"There has been no breakthrough today," said British Foreign Secretary William Hague after meetings with Kerry and the foreign ministers of France, Germany and Iran.
The trip gave Kerry a chance to ease an espionage dispute with Germany. After meeting with German Foreign Minister Frank-Walter Steinmeier, both stressed the importance of their cooperation in solving global crises, yet offered little indication they have fully mended ties.
"We're working, we're working, we just got here," said Kerry, chiding reporters asking about progress as today's meetings wound down.
But the dispute over Iran's enrichment program appeared to be defying the Western foreign ministers' combined diplomatic muscle.
Tehran says it needs to expand enrichment to make reactor fuel but the US fears Tehran could steer the activity toward manufacturing the core of nuclear missiles.

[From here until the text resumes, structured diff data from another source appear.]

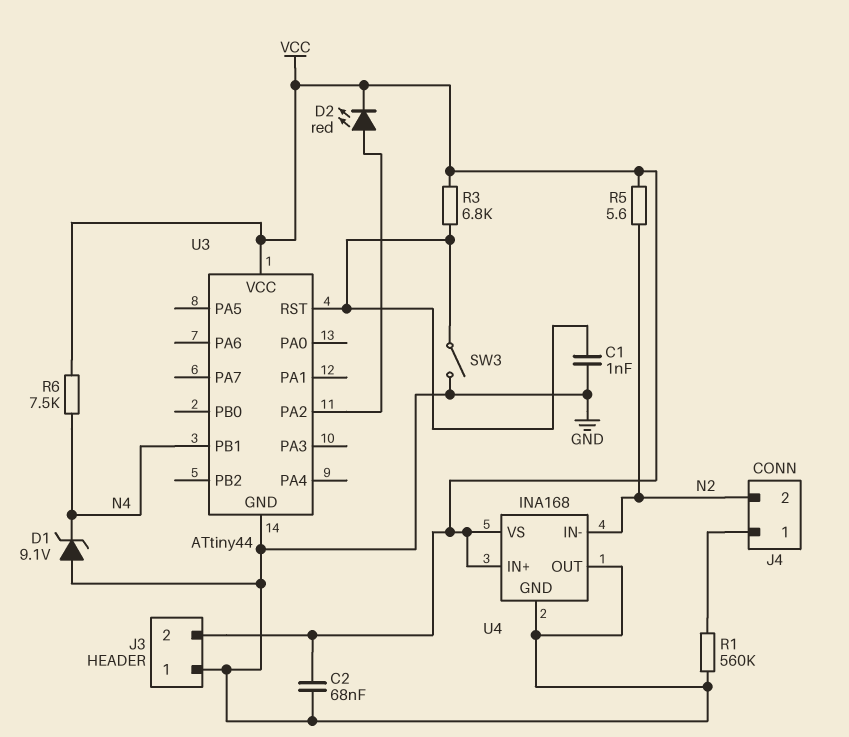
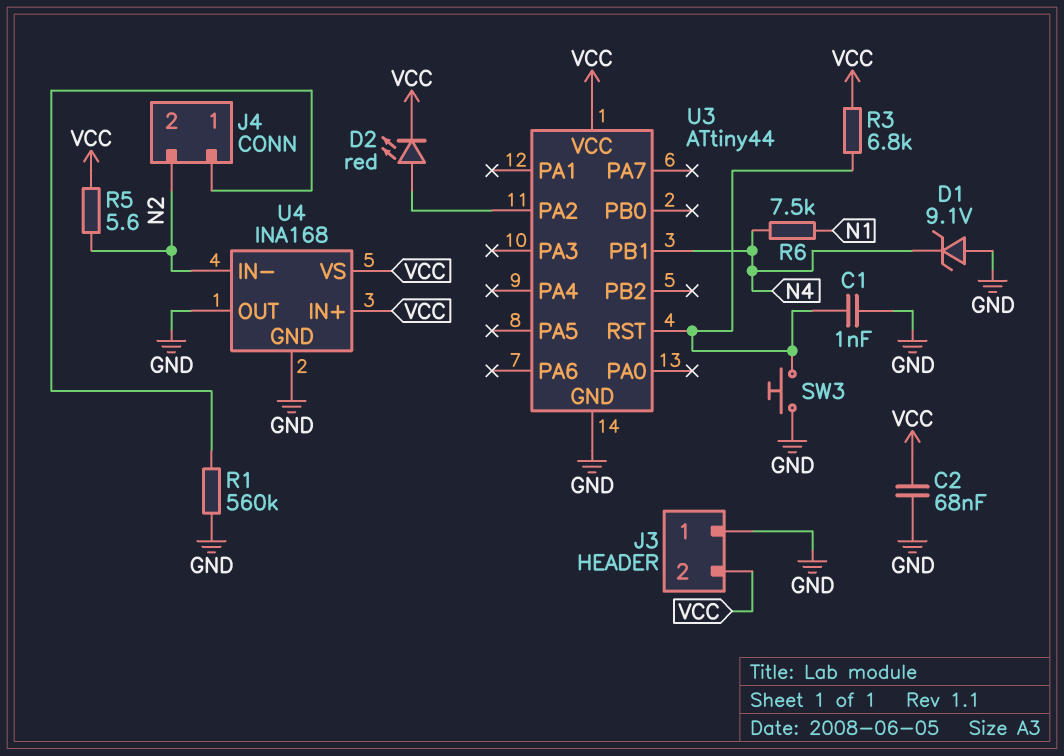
R6: 7.5k (N4, VCC) -> 7.5k (N1, N4)
SW3: switch (GND, U3/RST) -> button (GND, U3/RST)

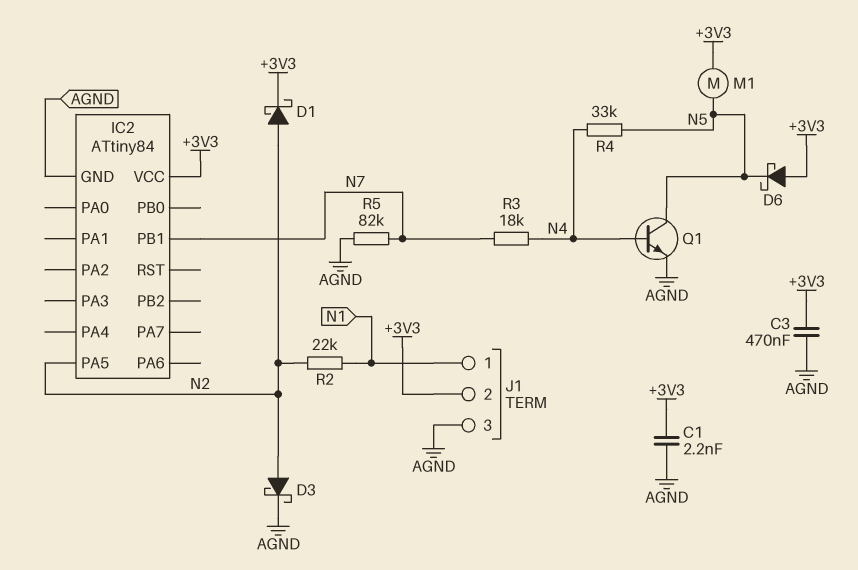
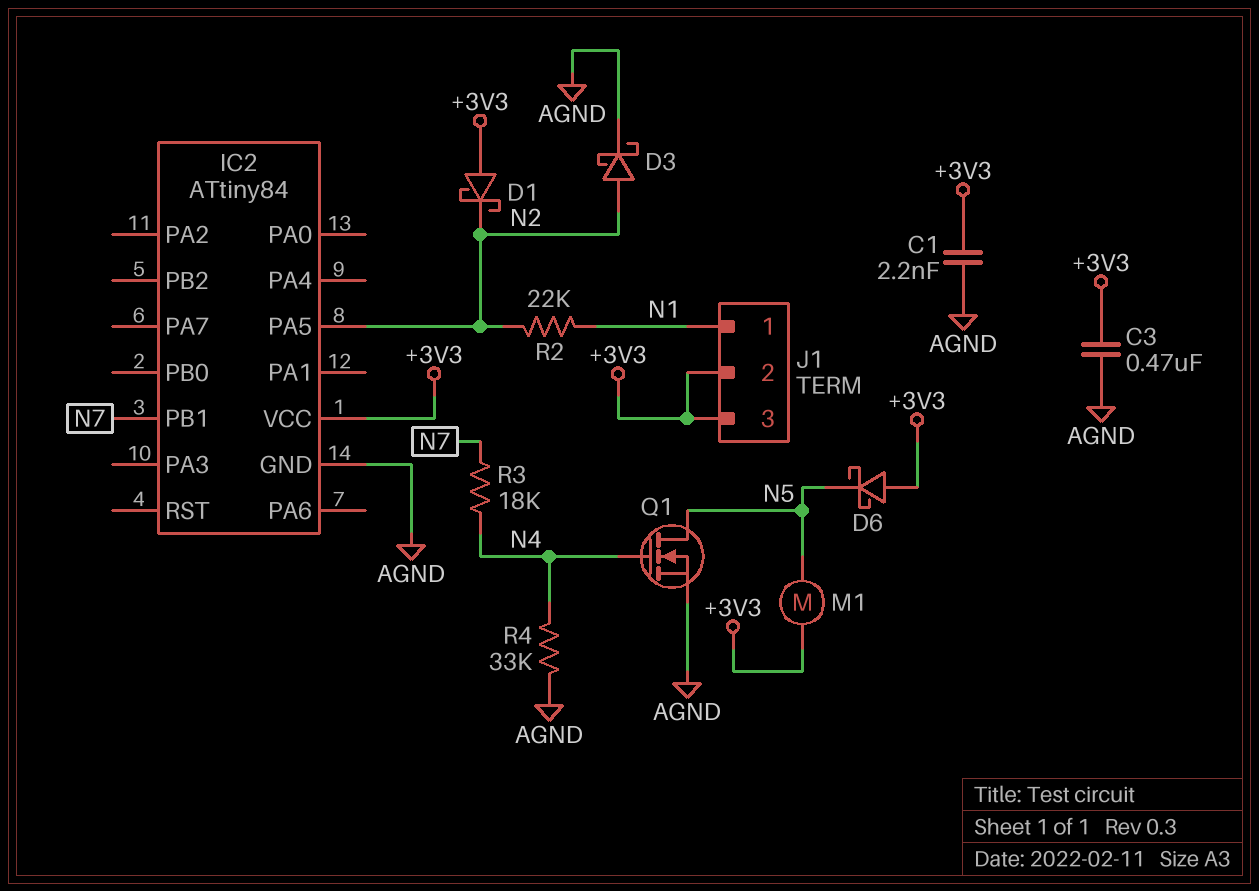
D1: schottky (A N2, K +3V3) -> schottky (A +3V3, K N2)
J1 pin 3: AGND -> +3V3
Q1: NPN (B N4, C N5, E AGND) -> NMOS (G N4, D N5, S AGND)
R4: 33k (N4, N5) -> 33k (AGND, N4)
R5: 82k (AGND, N7) -> none

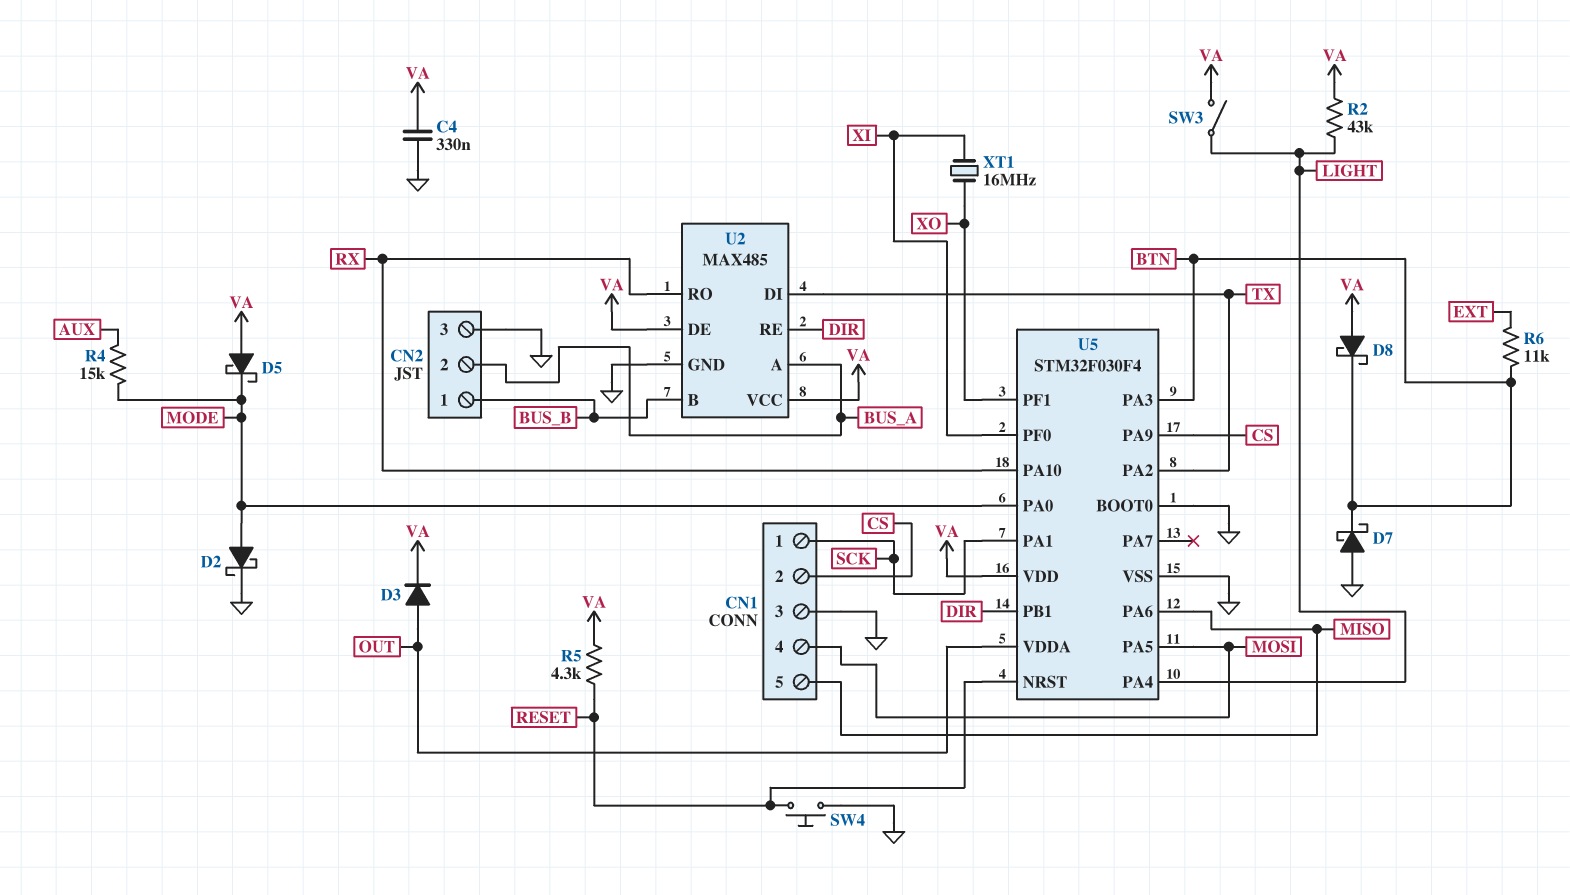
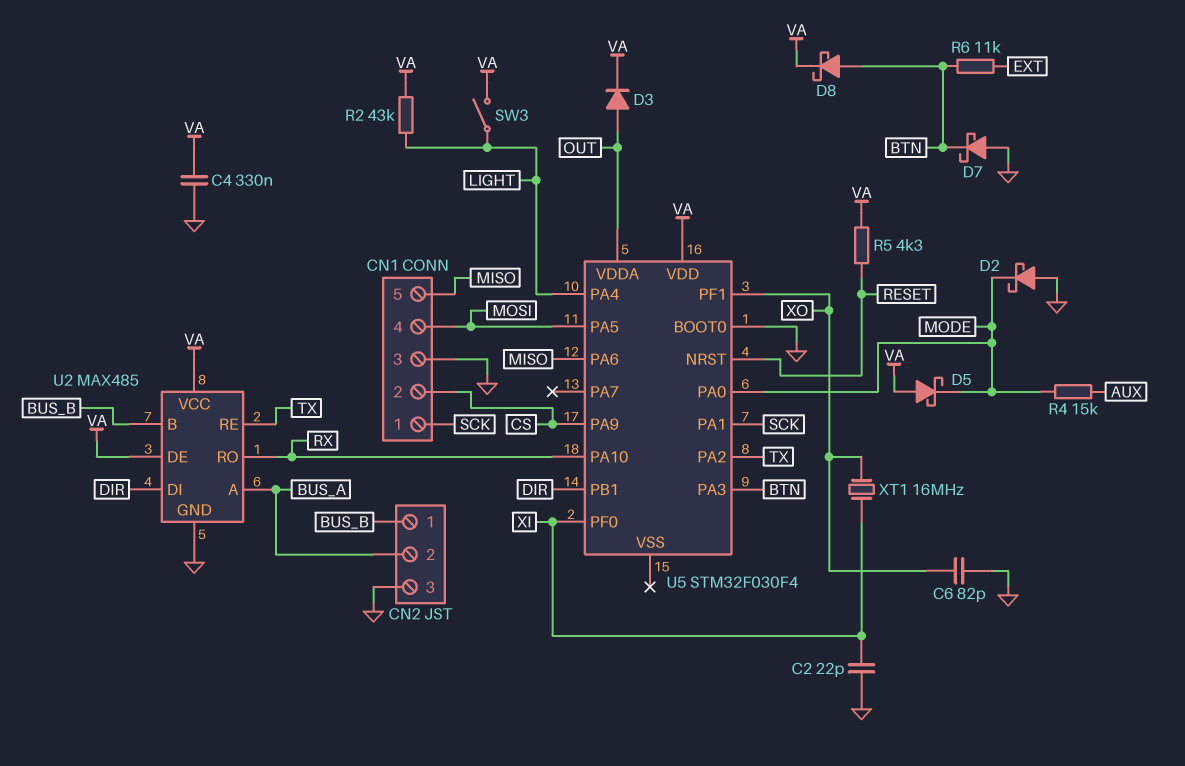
C2: none -> 22pF (GND, XI)
C6: none -> 82pF (GND, XO)
D2: schottky (A MODE, K GND) -> schottky (A GND, K MODE)
D8: schottky (A VA, K BTN) -> schottky (A BTN, K VA)
SW4: button (GND, RESET) -> none
U2 pin DI: TX -> DIR
U2 pin RE: DIR -> TX
U5 pin VSS: GND -> none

The US wants deep enrichment cuts; Iran wants to greatly expand enrichment.
Steinmeier and French Foreign Minister Laurent Fabius left today, a few hours after they arrived.
Kerry und Hague stayed on for another day of diplomacy. Still, the dispute and other differences strongly indicated that six world powers and Tehran will need to continue negotiations until July 20 and could decide to extend their talks past that informal deadline for a deal.
Such an agreement would buy time to negotiate a pact limiting the scope of such programs in exchange for a full end to nuclear-related sanctions against Tehran.